Below are records; count the lines among them that include the string "naar", and state only the number.
(Beginning of DATA FOR THIS TASK)
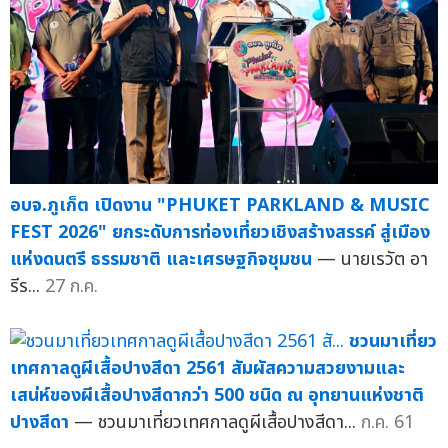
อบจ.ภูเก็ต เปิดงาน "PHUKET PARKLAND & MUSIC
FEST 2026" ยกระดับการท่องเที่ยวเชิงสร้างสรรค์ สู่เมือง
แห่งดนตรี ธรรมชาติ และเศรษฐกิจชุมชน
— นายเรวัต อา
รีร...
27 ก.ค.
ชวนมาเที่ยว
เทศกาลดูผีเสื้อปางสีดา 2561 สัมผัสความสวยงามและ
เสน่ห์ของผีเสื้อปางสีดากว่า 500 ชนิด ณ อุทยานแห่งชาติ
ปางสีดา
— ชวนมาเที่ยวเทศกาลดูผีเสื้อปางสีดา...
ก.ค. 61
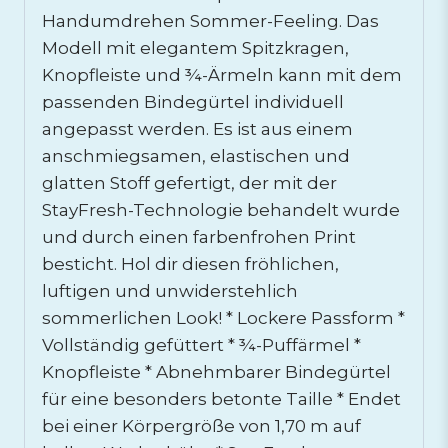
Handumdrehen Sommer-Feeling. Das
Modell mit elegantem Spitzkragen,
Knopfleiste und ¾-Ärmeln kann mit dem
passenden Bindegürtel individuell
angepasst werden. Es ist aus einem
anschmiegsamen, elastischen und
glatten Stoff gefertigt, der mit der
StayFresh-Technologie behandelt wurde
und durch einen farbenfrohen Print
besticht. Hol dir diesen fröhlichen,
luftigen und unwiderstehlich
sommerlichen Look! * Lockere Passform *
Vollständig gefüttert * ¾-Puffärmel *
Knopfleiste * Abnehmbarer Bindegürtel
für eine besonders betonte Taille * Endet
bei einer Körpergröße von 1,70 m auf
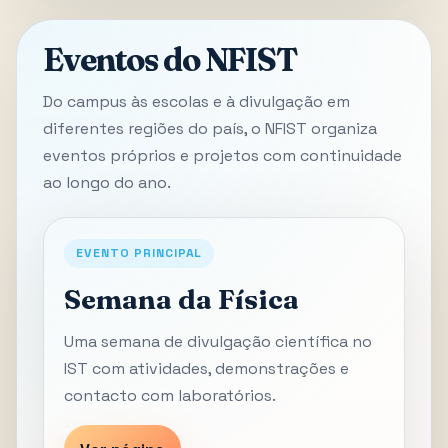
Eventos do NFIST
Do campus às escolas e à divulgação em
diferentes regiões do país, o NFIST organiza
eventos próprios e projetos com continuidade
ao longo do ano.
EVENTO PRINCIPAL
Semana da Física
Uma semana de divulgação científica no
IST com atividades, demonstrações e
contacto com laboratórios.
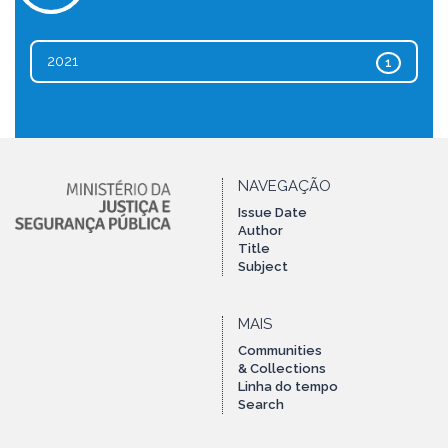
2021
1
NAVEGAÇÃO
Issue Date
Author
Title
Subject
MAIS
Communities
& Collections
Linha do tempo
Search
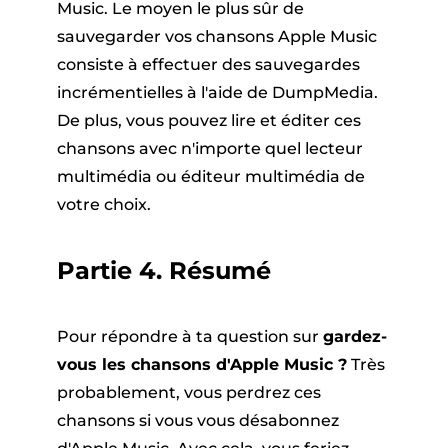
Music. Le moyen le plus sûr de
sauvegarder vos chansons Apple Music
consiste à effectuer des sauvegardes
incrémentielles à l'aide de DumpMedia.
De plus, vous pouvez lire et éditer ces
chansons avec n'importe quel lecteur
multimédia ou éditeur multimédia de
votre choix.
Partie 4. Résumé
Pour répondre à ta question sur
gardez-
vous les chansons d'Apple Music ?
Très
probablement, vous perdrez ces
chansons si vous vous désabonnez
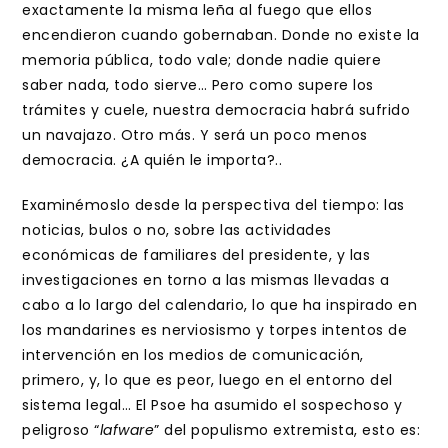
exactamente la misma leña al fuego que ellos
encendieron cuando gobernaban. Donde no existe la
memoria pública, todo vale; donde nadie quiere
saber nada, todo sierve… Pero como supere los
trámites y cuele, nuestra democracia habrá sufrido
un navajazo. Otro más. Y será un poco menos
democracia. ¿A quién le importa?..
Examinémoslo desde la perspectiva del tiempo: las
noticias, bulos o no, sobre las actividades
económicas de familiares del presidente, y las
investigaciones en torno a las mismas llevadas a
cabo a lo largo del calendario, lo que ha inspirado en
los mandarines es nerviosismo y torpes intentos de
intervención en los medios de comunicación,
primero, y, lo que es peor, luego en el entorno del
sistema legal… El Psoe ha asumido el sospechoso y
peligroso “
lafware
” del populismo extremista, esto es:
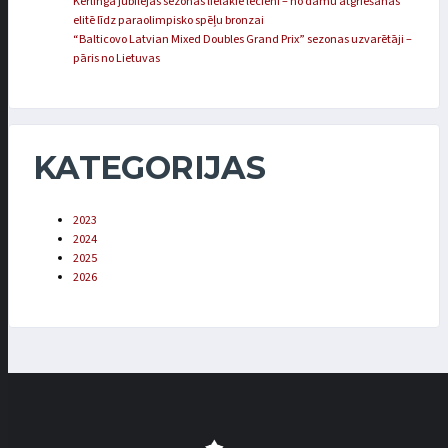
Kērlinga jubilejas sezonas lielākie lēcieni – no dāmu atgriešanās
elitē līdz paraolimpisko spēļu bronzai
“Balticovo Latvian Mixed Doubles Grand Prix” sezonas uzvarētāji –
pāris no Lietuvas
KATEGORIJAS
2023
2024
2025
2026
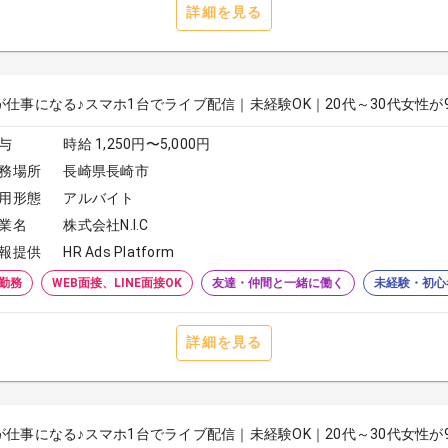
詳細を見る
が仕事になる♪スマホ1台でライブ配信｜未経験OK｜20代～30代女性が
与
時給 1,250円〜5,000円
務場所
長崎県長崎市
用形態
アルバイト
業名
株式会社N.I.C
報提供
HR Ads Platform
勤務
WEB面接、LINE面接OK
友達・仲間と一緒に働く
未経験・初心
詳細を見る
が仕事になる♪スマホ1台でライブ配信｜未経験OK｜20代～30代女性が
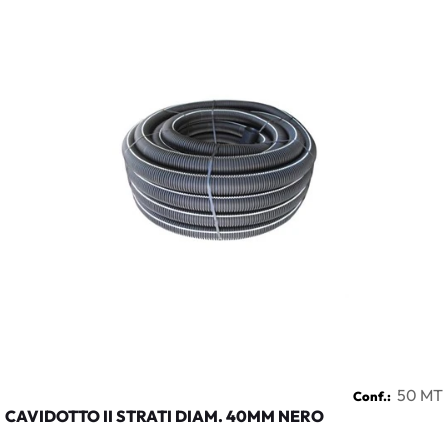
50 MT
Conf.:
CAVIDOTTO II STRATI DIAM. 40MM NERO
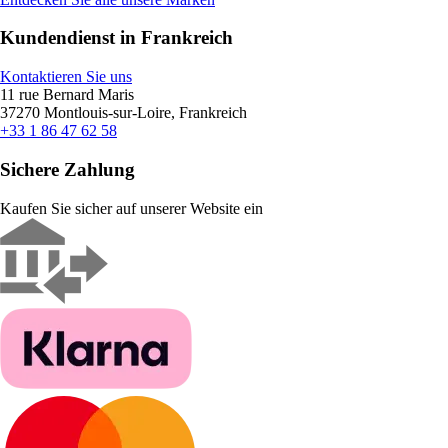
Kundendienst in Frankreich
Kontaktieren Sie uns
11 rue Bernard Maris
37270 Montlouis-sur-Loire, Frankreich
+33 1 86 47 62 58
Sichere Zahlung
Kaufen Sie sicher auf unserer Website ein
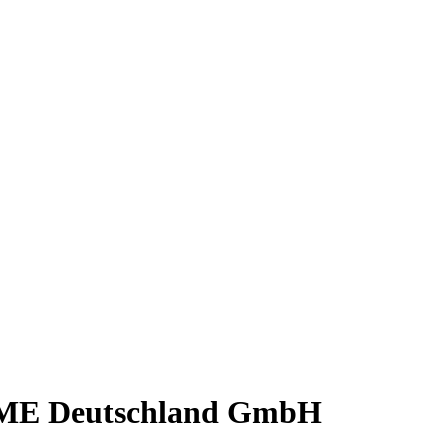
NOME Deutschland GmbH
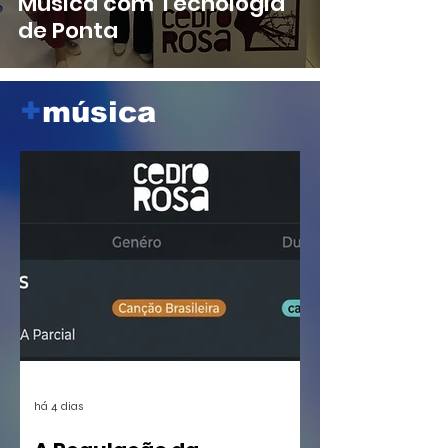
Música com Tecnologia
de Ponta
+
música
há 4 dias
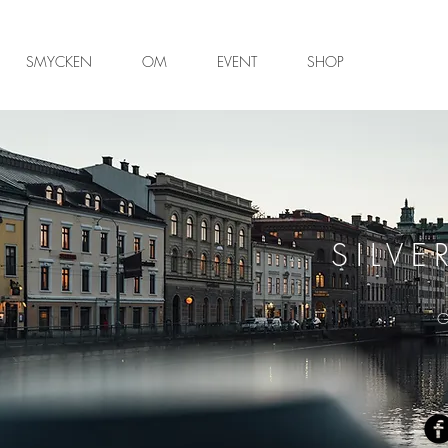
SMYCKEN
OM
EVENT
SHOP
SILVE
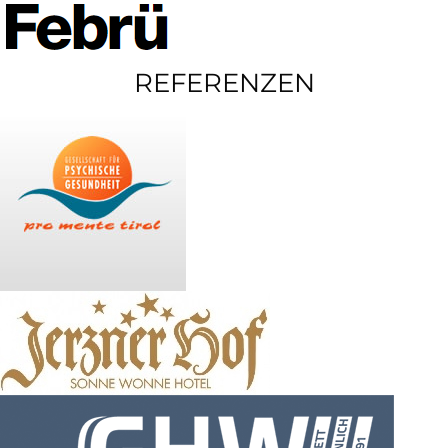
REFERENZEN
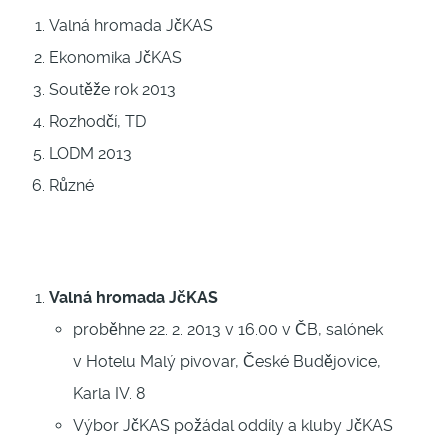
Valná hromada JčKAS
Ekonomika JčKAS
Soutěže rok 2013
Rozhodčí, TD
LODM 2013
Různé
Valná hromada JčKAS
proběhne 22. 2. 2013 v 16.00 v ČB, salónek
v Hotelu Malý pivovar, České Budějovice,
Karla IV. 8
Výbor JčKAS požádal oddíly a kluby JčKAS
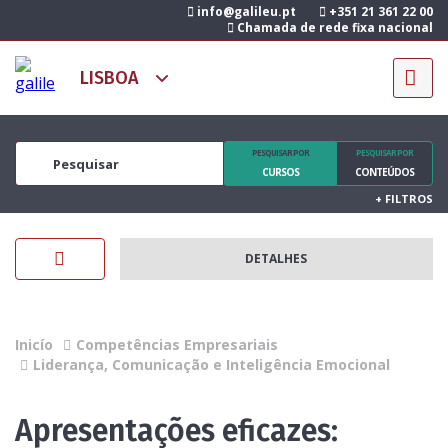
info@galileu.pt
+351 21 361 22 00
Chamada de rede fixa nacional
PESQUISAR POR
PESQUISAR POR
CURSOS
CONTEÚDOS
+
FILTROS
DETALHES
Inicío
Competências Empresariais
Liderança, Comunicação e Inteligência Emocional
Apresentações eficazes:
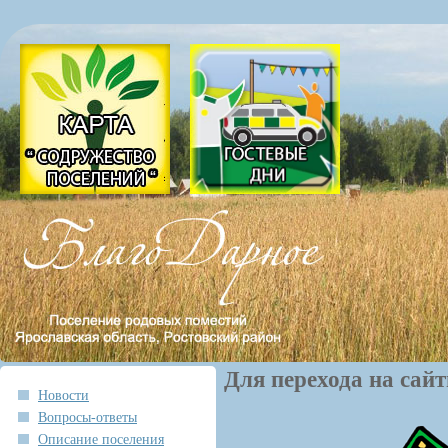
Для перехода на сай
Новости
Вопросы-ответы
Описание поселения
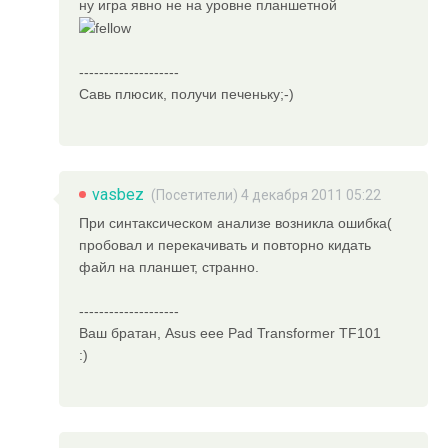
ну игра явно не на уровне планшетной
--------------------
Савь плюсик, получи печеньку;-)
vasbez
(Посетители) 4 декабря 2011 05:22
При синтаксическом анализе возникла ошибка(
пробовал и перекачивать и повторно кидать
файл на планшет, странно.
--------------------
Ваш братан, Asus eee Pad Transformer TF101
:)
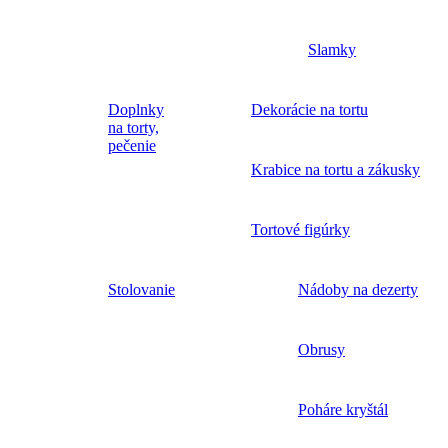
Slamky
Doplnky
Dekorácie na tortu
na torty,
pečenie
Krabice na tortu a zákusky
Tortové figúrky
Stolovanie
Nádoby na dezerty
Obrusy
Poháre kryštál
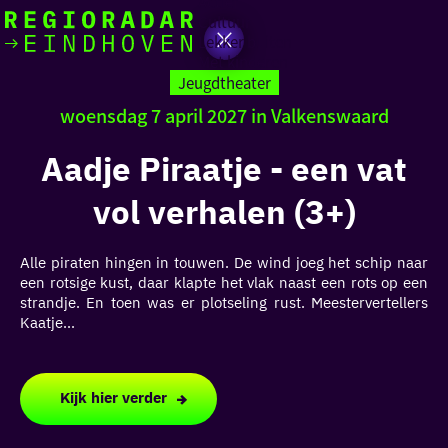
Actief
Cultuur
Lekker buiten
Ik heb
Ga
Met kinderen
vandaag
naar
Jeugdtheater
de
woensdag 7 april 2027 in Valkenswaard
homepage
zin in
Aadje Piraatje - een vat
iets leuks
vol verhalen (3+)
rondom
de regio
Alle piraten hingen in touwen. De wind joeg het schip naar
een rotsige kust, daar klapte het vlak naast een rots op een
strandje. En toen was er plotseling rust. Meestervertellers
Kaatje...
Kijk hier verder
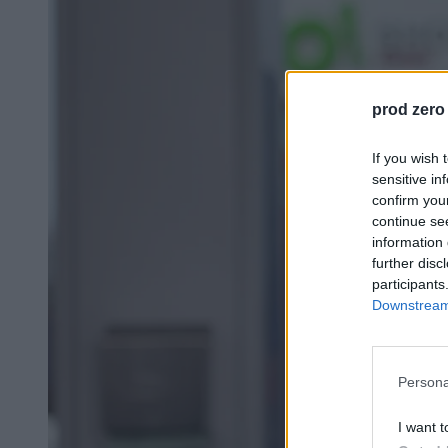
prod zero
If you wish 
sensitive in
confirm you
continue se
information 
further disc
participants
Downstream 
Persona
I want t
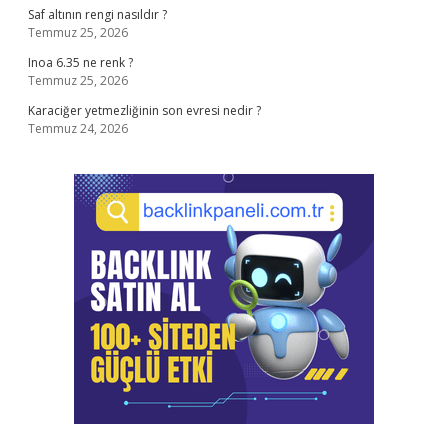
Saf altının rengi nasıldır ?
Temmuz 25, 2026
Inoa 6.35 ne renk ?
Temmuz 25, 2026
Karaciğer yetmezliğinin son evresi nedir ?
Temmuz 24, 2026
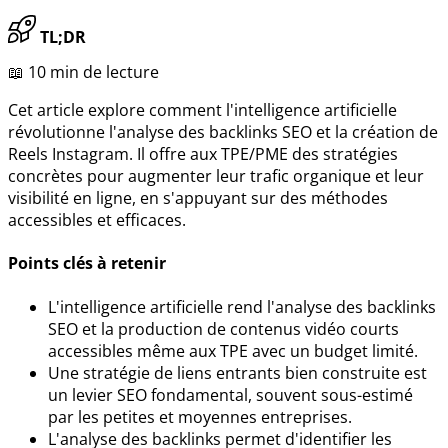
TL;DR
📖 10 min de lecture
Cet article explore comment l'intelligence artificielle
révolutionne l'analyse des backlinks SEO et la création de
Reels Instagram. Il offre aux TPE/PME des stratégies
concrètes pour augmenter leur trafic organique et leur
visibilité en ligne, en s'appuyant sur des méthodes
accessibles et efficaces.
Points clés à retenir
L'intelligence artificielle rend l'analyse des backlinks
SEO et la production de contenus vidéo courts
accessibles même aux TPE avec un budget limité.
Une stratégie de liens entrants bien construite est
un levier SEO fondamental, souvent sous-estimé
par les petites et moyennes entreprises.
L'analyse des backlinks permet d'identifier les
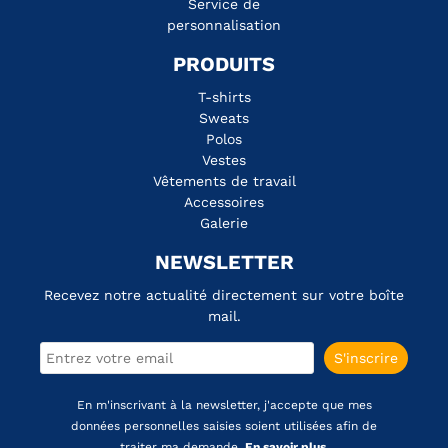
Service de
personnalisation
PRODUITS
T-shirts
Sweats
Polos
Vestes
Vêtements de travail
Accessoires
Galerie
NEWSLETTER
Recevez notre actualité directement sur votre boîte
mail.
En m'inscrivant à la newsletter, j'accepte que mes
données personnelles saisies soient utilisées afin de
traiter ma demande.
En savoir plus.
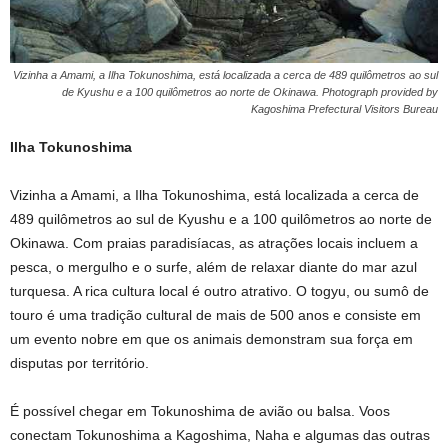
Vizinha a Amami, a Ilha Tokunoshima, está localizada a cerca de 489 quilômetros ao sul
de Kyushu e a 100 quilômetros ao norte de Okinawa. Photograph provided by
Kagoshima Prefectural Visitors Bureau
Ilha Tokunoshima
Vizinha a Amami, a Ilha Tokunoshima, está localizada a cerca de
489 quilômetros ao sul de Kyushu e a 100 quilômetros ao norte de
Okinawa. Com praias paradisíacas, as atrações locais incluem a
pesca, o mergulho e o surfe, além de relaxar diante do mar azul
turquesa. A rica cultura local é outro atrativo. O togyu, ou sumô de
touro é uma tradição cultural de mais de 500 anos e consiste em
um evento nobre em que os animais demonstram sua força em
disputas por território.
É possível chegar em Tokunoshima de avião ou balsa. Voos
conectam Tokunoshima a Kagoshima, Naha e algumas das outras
(End of DATA FOR THIS TASK)
● **OUTPUT FOR THIS TASK**: 2